Claiming the Coalition supported a federal anti-corruption commission, Dutton said, “The reason I think it’s more important than ever is that under this Labor government, under the Albanese government, we are going to have a continuation of this unholy alliance with the CFMEU, the ETU, the MUA and the Labor Party.”

A federal ICAC should be able to investigate that “unholy alliance”, Dutton believes.

With those words, Dutton was effectively proposing a radical expansion of the remit of what the discredited Liberal/News Corp “integrity commission” model would have been able to look at, if Scott Morrison had had his way.

Under that model, among many restrictions on what the body could do, it would have been only able to investigate criminal conduct. It was a limitation under which no other anti-corruption body in Australia labours, except the now-gutted South Australian ICAC, which was destroyed by South Australian parliamentarians. But all other state bodies operate based on a concept of abuse of public office that spans, but isn’t limited to, criminal conduct, but which includes conduct in breach of professional standards, ethical breaches, codes of conduct, or attempts to improperly influence decision-making.

This broader remit reflects the spectrum of corruption. Everyone understands “hard corruption” — brown paper bags stuffed with cash in exchange for approving a property development or buying early release from prison, etc — but Australia’s big problem is soft corruption: “manipulation of policies, institutions and rules of procedure in the allocation of resources and financing by political decision-makers, who abuse their position to sustain their power, status and wealth”, in the words of Transparency International.

So extensive has soft corruption been through federal politics that state capture is the only accurate description of policymaking.

Even stripped of Dutton’s rhetoric, the “unholy alliance” between unions and the ALP is a classic form of soft corruption: trade unions seek to manipulate Labor policies through methods such as large-scale donations, and the interchange of personnel (another classic mechanism of state capture).

One can argue that unions are at least motivated by the interests of their workers, who are by and large ordinary households. There is often some overlap between the public interest and the trade unions’ interests, but they by no means coincide (relentless feather-bedding of state-owned transport services, or attempts to dictate education policy by teaching unions, are perfect examples of the gap).

The Coalition’s form of soft corruption, in contrast, involves big business manipulating policies, institutions and rules of procedure in the allocation of resources and financing by Coalition governments, in the interests of shareholders and corporate executives. Those interests are frequently diametrically opposed to the public interest: fossil fuel companies driving the climate emergency, big banks gouging customers, gambling companies exploiting addicts, and consulting firms encouraging the degradation of public policymaking.

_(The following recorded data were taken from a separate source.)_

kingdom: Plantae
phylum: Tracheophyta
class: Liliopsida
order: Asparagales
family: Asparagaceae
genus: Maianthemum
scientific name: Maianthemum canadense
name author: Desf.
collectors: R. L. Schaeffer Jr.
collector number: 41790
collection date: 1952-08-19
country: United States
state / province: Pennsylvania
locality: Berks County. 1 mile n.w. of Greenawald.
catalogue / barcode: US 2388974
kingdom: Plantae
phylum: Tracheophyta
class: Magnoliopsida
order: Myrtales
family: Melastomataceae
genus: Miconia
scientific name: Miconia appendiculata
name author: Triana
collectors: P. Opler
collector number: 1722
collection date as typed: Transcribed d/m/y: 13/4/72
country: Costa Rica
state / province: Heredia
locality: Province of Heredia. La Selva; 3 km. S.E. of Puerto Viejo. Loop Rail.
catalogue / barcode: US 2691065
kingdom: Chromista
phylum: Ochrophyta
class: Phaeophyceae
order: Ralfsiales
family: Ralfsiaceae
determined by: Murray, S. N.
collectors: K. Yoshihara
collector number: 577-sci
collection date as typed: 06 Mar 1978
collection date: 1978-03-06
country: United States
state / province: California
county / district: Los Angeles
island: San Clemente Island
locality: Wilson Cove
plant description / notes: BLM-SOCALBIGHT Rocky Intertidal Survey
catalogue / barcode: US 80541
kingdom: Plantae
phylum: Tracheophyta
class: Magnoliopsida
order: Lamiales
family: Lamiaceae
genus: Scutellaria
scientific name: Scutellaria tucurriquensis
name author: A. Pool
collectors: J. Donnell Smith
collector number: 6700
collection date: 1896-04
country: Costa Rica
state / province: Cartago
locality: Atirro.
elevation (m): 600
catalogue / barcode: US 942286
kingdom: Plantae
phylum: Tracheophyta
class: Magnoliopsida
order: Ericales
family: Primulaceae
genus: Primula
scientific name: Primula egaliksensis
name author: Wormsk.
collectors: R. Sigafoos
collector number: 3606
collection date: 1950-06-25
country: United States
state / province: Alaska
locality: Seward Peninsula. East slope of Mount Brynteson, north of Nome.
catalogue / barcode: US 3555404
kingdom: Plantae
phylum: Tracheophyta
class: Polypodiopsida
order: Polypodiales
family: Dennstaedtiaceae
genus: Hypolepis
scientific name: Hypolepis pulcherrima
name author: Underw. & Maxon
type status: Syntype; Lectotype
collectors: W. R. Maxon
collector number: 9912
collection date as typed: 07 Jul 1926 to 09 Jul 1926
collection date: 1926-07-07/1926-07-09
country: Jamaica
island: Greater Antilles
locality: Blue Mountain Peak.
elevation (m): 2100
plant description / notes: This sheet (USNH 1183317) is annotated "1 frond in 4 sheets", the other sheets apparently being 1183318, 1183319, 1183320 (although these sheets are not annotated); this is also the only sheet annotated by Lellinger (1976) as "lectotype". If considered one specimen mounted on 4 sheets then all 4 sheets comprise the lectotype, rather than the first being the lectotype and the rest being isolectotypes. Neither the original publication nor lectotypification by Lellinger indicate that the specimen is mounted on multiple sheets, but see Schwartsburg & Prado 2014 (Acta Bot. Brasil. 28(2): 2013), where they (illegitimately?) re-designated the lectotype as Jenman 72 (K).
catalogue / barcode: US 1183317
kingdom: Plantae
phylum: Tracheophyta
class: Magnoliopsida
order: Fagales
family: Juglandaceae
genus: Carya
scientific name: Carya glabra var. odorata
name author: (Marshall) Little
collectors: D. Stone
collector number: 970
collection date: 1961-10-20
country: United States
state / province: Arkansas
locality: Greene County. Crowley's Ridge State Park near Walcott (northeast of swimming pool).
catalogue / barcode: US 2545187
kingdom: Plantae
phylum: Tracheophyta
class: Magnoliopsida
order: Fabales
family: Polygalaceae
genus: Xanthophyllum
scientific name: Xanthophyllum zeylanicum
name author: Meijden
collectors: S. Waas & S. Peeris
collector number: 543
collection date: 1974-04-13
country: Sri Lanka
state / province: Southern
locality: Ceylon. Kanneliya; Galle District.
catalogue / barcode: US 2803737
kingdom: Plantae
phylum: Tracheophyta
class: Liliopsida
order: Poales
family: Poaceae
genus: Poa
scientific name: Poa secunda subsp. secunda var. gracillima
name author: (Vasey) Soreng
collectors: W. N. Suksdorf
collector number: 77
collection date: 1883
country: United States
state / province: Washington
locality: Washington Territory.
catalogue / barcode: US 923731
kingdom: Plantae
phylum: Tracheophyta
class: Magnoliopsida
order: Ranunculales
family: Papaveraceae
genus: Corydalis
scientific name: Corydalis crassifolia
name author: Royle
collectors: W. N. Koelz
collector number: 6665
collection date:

So when Dutton urges a federal ICAC that can investigate the “unholy alliance” between unions and Labor, he is urging the remit of such a body be expanded to include soft corruption. Dutton wants a federal ICAC to look at how donations (trade unions make massive donations to Labor) buy policy, how a revolving door between government and the private sector controls policy, and how vested interests override the public interest. If there’s an unholy alliance between the unions and Labor, then there’s an equally unholy one between big business and the Coalition — and we’ve just endured nine years of it.

And that expanded Dutton-esque remit would also include pork-barrelling and rorting of taxpayer funding for political purposes. After all, that is the manipulation of resource allocation by political decision-makers abusing their position to sustain their power.

So Peter Dutton is right: bring on a federal ICAC with a remit to investigate soft corruption. Let it examine every unholy alliance, on all sides of politics, every manipulation of public decision-making, every single example whereby the public interest is ignored for vested interests, be they union, business, partisan or personal. It might be the only good thing Dutton ever accomplishes.